# Hi From The Haunted Hayride Capital of The World Lancaster PA



## jasonswoods (Aug 6, 2009)

Hi Everyone,

This is a great forum and today was our first chilly day especially for the last day of August.

The kids went back to school and now time to get started turning our attention to the best time of the year for haunting.

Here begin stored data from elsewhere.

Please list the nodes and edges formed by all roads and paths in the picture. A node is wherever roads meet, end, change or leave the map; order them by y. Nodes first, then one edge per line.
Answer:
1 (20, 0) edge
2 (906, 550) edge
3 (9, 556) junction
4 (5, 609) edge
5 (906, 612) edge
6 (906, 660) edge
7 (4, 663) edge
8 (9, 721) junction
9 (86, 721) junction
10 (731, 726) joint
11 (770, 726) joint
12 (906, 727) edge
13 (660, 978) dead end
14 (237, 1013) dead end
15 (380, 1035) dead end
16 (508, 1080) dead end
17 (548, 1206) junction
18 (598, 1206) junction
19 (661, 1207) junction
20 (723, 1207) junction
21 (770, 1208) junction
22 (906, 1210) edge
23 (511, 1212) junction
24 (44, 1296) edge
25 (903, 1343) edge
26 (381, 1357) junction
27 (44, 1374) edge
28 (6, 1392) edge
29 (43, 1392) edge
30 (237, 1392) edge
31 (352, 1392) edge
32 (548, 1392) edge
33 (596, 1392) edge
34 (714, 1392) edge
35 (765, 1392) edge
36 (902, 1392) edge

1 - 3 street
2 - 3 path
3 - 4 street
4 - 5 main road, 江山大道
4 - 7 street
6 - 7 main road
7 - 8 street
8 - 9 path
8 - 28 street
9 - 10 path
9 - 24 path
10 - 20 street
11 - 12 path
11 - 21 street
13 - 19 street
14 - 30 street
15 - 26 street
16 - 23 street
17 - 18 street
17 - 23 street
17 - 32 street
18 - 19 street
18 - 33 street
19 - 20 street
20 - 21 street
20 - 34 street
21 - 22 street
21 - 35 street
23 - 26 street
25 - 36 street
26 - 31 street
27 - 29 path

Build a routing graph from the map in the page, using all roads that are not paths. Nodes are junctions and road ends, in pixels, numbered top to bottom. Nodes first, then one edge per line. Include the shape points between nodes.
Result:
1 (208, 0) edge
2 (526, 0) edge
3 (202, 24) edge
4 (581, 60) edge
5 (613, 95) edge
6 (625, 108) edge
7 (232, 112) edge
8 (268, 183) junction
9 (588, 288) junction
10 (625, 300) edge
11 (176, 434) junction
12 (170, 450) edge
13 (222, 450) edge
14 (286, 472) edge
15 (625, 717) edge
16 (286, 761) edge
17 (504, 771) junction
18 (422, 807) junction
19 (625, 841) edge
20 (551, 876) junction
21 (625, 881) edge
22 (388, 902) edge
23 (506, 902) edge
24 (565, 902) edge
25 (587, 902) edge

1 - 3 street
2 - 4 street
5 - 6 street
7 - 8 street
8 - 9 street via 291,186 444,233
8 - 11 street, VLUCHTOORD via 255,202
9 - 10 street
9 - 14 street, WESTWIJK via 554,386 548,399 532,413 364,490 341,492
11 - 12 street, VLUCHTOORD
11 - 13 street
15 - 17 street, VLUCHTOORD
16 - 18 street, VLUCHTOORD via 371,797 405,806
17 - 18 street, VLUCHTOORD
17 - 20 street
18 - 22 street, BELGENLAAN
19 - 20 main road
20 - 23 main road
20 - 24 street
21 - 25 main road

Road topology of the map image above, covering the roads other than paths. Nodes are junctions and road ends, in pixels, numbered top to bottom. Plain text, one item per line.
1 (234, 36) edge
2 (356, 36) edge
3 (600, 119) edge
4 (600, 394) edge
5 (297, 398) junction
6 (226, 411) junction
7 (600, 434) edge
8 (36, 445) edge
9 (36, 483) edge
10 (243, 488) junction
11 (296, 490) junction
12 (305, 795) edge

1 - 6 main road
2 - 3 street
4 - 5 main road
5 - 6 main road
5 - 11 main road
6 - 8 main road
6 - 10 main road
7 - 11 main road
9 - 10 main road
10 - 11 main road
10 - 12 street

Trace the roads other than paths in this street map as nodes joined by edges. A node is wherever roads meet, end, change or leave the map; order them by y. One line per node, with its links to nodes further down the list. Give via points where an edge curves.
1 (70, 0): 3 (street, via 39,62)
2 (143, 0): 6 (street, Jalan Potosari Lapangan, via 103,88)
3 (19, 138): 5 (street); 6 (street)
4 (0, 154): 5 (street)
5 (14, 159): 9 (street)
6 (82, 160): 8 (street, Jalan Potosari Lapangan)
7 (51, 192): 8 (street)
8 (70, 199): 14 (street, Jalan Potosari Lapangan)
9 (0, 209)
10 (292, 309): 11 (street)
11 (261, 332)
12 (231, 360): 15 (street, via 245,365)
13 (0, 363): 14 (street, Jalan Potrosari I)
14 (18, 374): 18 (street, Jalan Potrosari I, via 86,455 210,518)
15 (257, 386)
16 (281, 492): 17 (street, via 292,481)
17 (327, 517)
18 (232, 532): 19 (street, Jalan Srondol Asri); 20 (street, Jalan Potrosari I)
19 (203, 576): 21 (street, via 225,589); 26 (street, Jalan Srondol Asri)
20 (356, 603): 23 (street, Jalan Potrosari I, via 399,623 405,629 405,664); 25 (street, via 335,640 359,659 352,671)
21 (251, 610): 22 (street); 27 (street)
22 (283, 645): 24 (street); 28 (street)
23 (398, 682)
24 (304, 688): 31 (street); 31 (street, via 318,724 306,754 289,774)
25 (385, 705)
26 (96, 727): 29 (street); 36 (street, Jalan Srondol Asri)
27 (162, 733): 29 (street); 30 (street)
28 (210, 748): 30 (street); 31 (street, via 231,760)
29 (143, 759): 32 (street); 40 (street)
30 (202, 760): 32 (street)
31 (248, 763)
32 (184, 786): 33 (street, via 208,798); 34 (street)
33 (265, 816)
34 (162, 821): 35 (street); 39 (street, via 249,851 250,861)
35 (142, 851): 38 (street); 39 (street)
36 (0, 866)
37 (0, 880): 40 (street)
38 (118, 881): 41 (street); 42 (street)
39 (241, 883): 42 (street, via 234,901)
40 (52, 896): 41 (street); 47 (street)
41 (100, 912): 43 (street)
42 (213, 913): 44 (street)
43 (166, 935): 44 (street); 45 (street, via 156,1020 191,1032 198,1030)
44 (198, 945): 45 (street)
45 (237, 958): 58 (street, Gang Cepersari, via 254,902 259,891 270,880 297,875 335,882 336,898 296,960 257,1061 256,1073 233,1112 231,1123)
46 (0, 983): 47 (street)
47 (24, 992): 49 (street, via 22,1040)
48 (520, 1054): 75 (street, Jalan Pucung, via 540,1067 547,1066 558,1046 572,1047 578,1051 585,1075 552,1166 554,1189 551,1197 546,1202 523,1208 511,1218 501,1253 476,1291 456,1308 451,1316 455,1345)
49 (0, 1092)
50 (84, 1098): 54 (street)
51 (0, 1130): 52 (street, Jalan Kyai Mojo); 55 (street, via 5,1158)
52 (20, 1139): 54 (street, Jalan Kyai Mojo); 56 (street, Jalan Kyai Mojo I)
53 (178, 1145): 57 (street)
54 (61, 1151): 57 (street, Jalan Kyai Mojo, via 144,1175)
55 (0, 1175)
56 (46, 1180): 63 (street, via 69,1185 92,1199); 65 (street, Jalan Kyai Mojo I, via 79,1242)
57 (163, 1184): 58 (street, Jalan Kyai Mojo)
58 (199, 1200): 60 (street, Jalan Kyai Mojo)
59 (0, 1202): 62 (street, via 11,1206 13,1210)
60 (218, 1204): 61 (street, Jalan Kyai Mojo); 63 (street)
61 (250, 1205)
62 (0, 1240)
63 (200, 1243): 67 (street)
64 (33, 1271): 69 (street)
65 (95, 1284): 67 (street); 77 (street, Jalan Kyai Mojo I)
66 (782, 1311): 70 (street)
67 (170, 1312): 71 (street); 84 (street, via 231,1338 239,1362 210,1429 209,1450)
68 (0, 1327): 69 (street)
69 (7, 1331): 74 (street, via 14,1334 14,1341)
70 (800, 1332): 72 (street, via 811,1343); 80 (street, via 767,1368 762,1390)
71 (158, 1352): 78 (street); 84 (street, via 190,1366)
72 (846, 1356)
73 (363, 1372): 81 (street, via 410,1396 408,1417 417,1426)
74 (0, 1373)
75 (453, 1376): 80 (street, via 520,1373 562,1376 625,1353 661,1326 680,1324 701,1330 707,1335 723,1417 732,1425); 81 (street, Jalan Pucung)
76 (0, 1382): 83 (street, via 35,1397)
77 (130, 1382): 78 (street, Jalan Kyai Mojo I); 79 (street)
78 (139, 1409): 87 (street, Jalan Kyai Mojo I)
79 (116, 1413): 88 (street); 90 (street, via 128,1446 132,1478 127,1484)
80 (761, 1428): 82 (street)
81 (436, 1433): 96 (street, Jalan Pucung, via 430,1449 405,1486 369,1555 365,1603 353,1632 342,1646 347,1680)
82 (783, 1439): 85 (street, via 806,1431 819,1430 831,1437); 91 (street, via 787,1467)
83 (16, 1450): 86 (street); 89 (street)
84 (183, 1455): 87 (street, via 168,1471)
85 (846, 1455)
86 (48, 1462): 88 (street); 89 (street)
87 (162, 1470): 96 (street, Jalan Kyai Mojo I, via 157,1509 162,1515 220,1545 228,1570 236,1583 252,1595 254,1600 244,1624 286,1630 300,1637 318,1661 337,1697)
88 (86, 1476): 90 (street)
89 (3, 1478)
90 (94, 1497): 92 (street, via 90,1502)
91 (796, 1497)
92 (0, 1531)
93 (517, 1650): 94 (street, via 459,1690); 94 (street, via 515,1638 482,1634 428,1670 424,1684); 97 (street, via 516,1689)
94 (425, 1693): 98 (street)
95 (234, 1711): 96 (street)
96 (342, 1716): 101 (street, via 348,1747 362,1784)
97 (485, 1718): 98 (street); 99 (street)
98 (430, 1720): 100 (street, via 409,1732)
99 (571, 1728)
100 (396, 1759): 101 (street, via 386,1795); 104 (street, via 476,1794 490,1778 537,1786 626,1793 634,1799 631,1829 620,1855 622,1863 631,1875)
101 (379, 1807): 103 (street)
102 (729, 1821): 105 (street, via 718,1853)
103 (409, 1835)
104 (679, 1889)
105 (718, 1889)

Do many of you that have a haunted attraction start in early Sept and if so has the response been good? 

Thanks,
Zeb


----------



## Fiend4Halloween (Aug 28, 2008)

Greetings jasonswoods, and welcome to a great forum!


----------



## sharpobject (May 7, 2008)

Hi and welcome !!! It's always nice to welcome a fellow PA-er.


----------



## Lady Nyxie (Aug 30, 2006)

Welcome fellow Pennsylvanian!


----------



## IMU (Apr 8, 2009)

Hello and Welcome!


----------



## RoxyBlue (Oct 6, 2008)

Welcome to the Forum, Jason! We confine our "haunt" to the front yard and wait until October for it


----------



## Spooky1 (Aug 25, 2008)

Welcome to the forum, Zeb. Watch out for those Amish ghosts.


----------



## scareme (Aug 29, 2006)

Hi and welcome to the forum. Sorry, I don't start til Oct. either. What kind of haunted attraction do you do?


----------



## Psyc0 Walrus (Sep 1, 2009)

*Hello!*

Hello!

Where is your haunt located? I am on the border of PA and OH so is it near there? I'm always up for checking out haunts!


----------



## Vlad (Aug 2, 2005)

Welcome to the forum


----------



## Joiseygal (Sep 3, 2008)

Welcome to the forum Jasonwoods. I went to a haunted hayride near Lancaster last year called Fields of Screams and I have to say it was awesome! I hope you enjoy the forum. Oh and I have props all over my basement, but I don't set up until October 1st.


----------



## Devils Chariot (May 23, 2007)

happy birthday Tim!


----------



## spideranne (Jul 17, 2006)

Welcome!


----------



## Death's Door (Mar 22, 2006)

Hello and welcome to the forum!!!!


----------



## pyro (Oct 7, 2006)




----------



## ScreamingScarecrow (Oct 1, 2008)

Welcome Aboard!!
Hope you have a Sinister Season!!


----------